» Work order 1
Name every person or fictional character mentioned by name in the blog post on Bob Dylan and James Joyce below.
» Work order 2
Write the next part of the blog post on Bob Dylan and James Joyce, picking up right after its final sentence.

Tuesday, 17 June 2014

Belated Happy Bloomsday


Belated Happy Bloomsday




Today  (yesterday actually) is June 16th, otherwise known as Bloomsday, the day on which James Joyce’ masterpiece Ulysses is set.  As such, I’d thought I’d re-post my essay on Bob Dylan and James Joyce for those new readers who may not have checked it out originally.  





Imagine today, if a young rock and roll artist emerged on the scene, writing dozens of songs capturing the zeitgeist. Other popular artists cover his songs, and his lyrics are studied like a pop-culture Bible.  Influential poets and thinkers, even called the “spokesman of a generation”, embrace him. In the process, he changes not only popular music but also the cultural landscape at a mere 24 years old.  Imagine this same artist, at the height of his popularity, turns his back on his audience picking up a new musical direction.  Viewed as a traitor to the scene, his new guise also redefining, becoming a standard by which everything else that follows is measured.  Except this no fictional rock and roll artist.  This is Bob Dylan’s influence and power in the mid 1960’s.
No singular artist in the latter half of the 20th century has redefined the popular musical world as much as Bob Dylan. It is often argued Dylan is a true artist because of his achievements and not just one in the rock and roll medium.  But what does being a true artist mean, and how does this apply to Dylan?  The answer might be found in James Joyce’s semi-autobiographical novel,  A Portrait of the Artist as Young Man. In Portrait, Joyce tackles artistic integrity through the protagonist Stephen Dedalus.  Throughout the novel, Joyce presents several forms, which must be followed in order for a person to truly become an artist.  Using Joyce’s outline and Stephen Dedalus as a model, the argument for Bob Dylan being seen as a true artist is even more evident.
Portrait follows the life of Stephen Dedalus (a fictionalized version of Joyce) an ambitious young artist conflicted between his Catholic upbringing and his artistic visions.  At the end of the novel, he discovers the only way to be an artist is to completely abandon the familiar, leaving Dublin for Paris.  As the novel progresses, Joyce’s words become more complex paralleling Stephen’s own revelation.  When Bob Dylan started his career, his lyrics, music, and persona moved in a similar fashion to Stephen’s.  When Dylan first arrived on the scene, he began as a protest-singe.  When he grew tired of “finger-pointing” (as he called it), he abandoned folk for rock and roll, again creating a standard by which almost other rock and roll is measured. Just as the world caught up to Dylan, he disappeared from the pubic eye, and created some of his best music while no one was watching. Dylan, like Stephen realized you must abandon the familiar and follow your own artistic visions.

» Data provided
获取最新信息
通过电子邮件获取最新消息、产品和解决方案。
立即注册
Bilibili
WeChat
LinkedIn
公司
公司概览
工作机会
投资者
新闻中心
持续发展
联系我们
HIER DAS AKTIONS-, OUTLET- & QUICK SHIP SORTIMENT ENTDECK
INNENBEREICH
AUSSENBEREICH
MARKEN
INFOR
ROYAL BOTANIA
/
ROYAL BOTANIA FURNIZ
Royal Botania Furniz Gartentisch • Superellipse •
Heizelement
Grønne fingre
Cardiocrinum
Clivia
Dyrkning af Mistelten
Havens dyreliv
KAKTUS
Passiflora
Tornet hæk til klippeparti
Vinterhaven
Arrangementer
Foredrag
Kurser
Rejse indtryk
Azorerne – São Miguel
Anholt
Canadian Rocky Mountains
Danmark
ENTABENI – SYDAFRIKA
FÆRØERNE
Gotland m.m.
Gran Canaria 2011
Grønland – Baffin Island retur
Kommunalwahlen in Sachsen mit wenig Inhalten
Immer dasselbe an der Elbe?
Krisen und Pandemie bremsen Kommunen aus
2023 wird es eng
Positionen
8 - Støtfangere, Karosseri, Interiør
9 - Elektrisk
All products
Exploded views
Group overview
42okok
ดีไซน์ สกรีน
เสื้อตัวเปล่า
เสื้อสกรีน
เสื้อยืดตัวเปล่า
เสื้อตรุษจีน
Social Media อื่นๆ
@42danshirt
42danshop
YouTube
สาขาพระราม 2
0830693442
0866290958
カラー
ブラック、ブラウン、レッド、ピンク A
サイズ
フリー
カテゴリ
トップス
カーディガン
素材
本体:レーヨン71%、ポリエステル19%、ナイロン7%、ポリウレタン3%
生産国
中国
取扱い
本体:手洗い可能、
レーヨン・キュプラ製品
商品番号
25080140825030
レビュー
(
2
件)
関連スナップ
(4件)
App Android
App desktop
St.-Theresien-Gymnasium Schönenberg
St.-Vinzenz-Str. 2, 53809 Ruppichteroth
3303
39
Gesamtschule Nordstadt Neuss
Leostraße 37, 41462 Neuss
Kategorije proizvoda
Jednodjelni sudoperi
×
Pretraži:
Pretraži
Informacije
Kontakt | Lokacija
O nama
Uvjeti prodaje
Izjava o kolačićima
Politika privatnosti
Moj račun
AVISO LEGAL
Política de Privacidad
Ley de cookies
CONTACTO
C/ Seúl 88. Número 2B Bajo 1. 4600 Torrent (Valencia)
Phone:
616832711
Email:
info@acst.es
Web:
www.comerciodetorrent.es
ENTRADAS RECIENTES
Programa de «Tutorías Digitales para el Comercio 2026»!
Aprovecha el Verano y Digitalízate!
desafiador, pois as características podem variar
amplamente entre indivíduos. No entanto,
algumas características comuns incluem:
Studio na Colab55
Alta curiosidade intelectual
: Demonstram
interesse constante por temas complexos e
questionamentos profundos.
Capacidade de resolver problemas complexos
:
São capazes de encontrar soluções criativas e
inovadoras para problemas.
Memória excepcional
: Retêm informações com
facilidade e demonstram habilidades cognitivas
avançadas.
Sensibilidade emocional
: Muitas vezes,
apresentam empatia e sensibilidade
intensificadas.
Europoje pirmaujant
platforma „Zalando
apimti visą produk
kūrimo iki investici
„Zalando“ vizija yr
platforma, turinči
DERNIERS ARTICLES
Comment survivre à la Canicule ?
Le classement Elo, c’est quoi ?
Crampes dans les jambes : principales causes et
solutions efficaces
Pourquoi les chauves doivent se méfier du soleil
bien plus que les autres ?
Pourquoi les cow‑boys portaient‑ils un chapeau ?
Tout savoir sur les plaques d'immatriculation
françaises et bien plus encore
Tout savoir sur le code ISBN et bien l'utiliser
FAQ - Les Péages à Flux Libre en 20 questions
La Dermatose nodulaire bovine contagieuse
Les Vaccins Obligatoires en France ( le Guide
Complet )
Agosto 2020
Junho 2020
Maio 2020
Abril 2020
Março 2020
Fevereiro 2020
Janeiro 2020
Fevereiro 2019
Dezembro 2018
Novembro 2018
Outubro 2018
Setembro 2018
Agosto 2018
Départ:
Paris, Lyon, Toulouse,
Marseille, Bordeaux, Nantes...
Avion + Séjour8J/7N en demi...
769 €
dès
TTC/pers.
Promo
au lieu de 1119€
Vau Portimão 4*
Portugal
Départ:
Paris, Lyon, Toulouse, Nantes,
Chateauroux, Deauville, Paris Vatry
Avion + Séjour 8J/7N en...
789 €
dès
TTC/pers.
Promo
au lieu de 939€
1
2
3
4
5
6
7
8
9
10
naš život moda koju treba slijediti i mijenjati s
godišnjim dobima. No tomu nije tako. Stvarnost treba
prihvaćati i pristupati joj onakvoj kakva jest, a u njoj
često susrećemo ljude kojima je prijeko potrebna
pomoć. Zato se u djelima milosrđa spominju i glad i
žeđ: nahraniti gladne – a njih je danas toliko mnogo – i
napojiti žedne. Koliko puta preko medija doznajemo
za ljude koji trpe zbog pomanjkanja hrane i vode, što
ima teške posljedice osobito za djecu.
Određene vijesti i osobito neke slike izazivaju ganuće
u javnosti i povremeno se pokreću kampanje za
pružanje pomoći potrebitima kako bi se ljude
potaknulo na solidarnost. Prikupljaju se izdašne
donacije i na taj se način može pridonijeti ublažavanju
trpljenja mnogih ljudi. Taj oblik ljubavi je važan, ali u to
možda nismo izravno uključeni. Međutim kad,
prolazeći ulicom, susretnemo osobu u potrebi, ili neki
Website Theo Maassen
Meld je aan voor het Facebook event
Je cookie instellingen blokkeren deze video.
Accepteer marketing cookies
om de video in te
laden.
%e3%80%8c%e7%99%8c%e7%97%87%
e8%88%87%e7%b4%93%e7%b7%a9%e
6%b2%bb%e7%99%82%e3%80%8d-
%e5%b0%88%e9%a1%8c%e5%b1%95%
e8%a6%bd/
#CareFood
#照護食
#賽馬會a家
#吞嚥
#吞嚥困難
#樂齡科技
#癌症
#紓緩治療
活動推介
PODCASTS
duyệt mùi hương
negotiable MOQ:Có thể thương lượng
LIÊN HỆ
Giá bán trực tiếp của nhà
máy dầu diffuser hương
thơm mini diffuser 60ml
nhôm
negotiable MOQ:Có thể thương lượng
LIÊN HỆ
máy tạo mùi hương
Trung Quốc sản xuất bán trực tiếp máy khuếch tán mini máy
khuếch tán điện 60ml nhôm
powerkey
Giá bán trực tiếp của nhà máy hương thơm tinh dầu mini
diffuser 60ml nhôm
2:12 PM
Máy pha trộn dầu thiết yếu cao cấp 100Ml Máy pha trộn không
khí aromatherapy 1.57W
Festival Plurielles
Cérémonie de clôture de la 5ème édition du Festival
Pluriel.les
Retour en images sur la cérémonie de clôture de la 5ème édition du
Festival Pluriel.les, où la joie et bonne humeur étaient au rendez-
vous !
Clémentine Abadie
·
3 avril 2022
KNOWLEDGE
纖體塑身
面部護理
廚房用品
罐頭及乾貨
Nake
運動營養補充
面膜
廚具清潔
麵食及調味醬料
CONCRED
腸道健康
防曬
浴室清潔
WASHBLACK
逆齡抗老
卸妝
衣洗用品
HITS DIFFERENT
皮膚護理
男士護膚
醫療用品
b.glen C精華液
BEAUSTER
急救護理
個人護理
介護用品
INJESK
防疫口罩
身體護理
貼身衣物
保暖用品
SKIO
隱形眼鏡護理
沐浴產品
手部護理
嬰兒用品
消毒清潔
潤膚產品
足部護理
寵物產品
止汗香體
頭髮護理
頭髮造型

» Expected output 1
James Joyce, Bob Dylan, Stephen Dedalus

» Expected output 2
In Portrait, Joyce (through Stephen) presents three forms outlining the progression of the artist.  The first form is the lyrical form “wherein the artist presents his image in immediate relationship to himself.”  In the epical form the “artist prolongs and broods himself as the center of an epical event…the narrative is no longer personal.”  The third and final form is “reached when the vitality which has flowed and eddied round every person with such vital force that he or she assumes a proper and intangible aesthetic life.”
Dylan’s lyrical stage begins with his early albums and protest songs. Even early on, Dylan had major ambitions.  He wanted to emulate his hero, Woody Guthrie.  Much like Guthrie defined the post-depression era with his songs, Dylan captured the spirit of the early 1960’s with songs such as Blowing in The Wind, The Times They Are A-Changing, and Masters of War. Dylan sang these songs in the first person, essential to the lyrical stage. Yet at the same time, these songs connected with the masses because they reflected the turbulence that many felt during the early 1960’s.  These songs and others brought Dylan national attention; earning him the infamous label “the spokesman of a generation.”
Except Dylan wasn’t just interested in protest.  Much like Stephen feel hinged by Catholicism, Dylan felt similar to protest. Numerous artists were covering his songs, and soon many people were copying his style with less impressive results.  As everyone was waiting for Dylan to make the next profound statement, he had no interest in doing so. In 1964, less than a year after The Times They Are A-Changing, he released Another Side of Bob Dylan, a collection of songs hardly touching on protest.  Another Side presents Dylan as funny (Motorpsycho Nightmare), heartwarming (To Ramona) and even scathing (I Don’t Believe You (She Acts Like We Never Have Met)) – themes barely present on his previous three albums. Following the trends of rock groups like the Beatles, Dylan went even further with his next album Bringing It All Back Home – an ambitious album featuring two sides of music split between rock music and acoustic songs.
With Bringing It All Back Home, Dylan had no intention on turning back, and writing more protest songs to appease his growing fan-base who worshipped his every single word.  With this stroke of genius, he had now reached the epical stage of the artist.  Joyce says the epical stage is reached when the  artist no longer presents himself in the first person and becomes part of an event.  Whereas Dylan’s early songs were mostly song from the first-person to reflect a greater truth, Dylan himself was barely present.  Even when he was, it was a fictionalized version of himself – as Joyce suggests, less personal.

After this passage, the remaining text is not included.